──────── Document extract ────────
This season, “Celebrity Apprentice” is short for “The Sorcerer’s Celebrity Apprentice” because it’s a scary spectacle worthy of a Fantasia vignette. There’s the magical mouse herself, LaToya Jackson, decked in a wizard’s bandleader jacket. There’s the wise fox Mark McGrath alongside the shifty-eyed puma Dionne Warwick. Oh, and look, there’s Gary Busey — who is his own animated species. It’s a menagerie of mischief this year, and last night’s episode was yet another foray into the animal kingdom. Rowr. Let’s review.

The Challenge: Now that Lisa Rinna and David Cassidy are gone, the ladies’ team (“A.S.A.P.”) and the dudes’ team (“Backbone”) are excited for a great task. They don’t get one: Trump assigns them to create RV exhibitions for Camping World. Boo. They’re designing motorhome displays that you’d see on The Price is Right, and the problem is, we can’t pass these showcases off for better ones with jetskis and a 48-year-old model in a one-piece swimsuit. The teams’ hopes fall like Plinko chips.

Backbone elects Gary Busey to lead their team for reasons we can’t understand.

“You know you’re putting yourself at risk,” Trump says to Gary.
He replies, “I put myself at risk every time I wake up.”

That’s nothing but true. Most people are at risk every time Gary Busey wakes up. Over at A.S.A.P., the ladies name meek Niki Taylor as the project manager. She’s been forgettable so far, though she’s one of the team’s brainier members — except brains mean nothing in the face of Star Jones’s bossiness and Dionne Warwick’s puma sass! Duh! Sit down, Niki!

Backbone: The guys choose to advertise an RV that looks like a tour bus, which pleases tanktopped rock icon Mark McGrath greatly. Confession: I want Mark McGrath to win it all. Every season of Celebrity Apprentice features an intelligent competitor who doesn’t get enough credit, and McGrath is this year’s Marilu Henner/Curtis Stone. He’s got instincts like “Sugar Ray” Leonard, even if he has mysterious cheekbones like “Sugar Ray” Liotta. There’s sanity behind those vulpine eyes. Let’s encourage that.
──────── Information shown ────────
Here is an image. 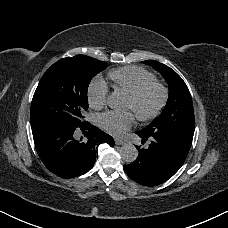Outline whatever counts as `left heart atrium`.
────────
## Things to do
1. Using the Celebrity Apprentice recap, say whether each statement agrees with it: (a) The women's team is called Backbone. (b) Trump assigns the teams to create RV exhibitions for Camping World. (c) Niki Taylor is the project manager for A.S.A.P. Answer yes or no for each and quote the words that decide it.
2. In the Celebrity Apprentice recap, which people are matched with a named animal? Give each person with that animal.
3. Carry the Celebrity Apprentice recap forward from its last sentence.

## Answers per task
1.
(a) No: "the ladies’ team (“A.S.A.P.”) and the dudes’ team (“Backbone”)"
(b) Yes: "Trump assigns them to create RV exhibitions for Camping World."
(c) Yes: "the ladies name meek Niki Taylor as the project manager."

2.
LaToya Jackson: mouse
Mark McGrath: fox
Dionne Warwick: puma

3.
Jose Canseco hates the “tour bus” idea, but I can’t remember the last time I cared what Jose Canseco thought. John Rich and Richard Hatch exchange despaired glances once they realize that Gary Busey is really their leader, and you can’t blame them: Busey spends the next 90 minutes forgetting chores, stumbling around like a claymation yeti, and inventing acronyms. “LUCKY,” he says, stands for “Living Under Correct Knowledge Yearly.” “FREEDOM,” he says, stands for “Facing Real Exciting Energy Developing Our Miracles.” He seems to mean it. Ivanka Trump condescendingly calls him “a real original” before disappearing behind a scrim and filing a restraining order.

Since Gary is busy decoding the abbreviations of life, his teammates take on major responsibilities. John Rich writes a song on guitar about Outdoor World that he’ll sing to the RV’s visitors. Mark McGrath and Richard Hatch order plants to place around the RV, which will create the illusion of “a campground”. Meat Loaf gives a tour around the RV to the challenge’s judges, and he makes a big mistake when forgets to show off a secret plasma TV hidden in a side compartment. “MISTAKE,” Gary Busey might say, stands for “Meat (Loaf) Is Screwed (When) Trump Asks (Who) Kerfluffled Everything.”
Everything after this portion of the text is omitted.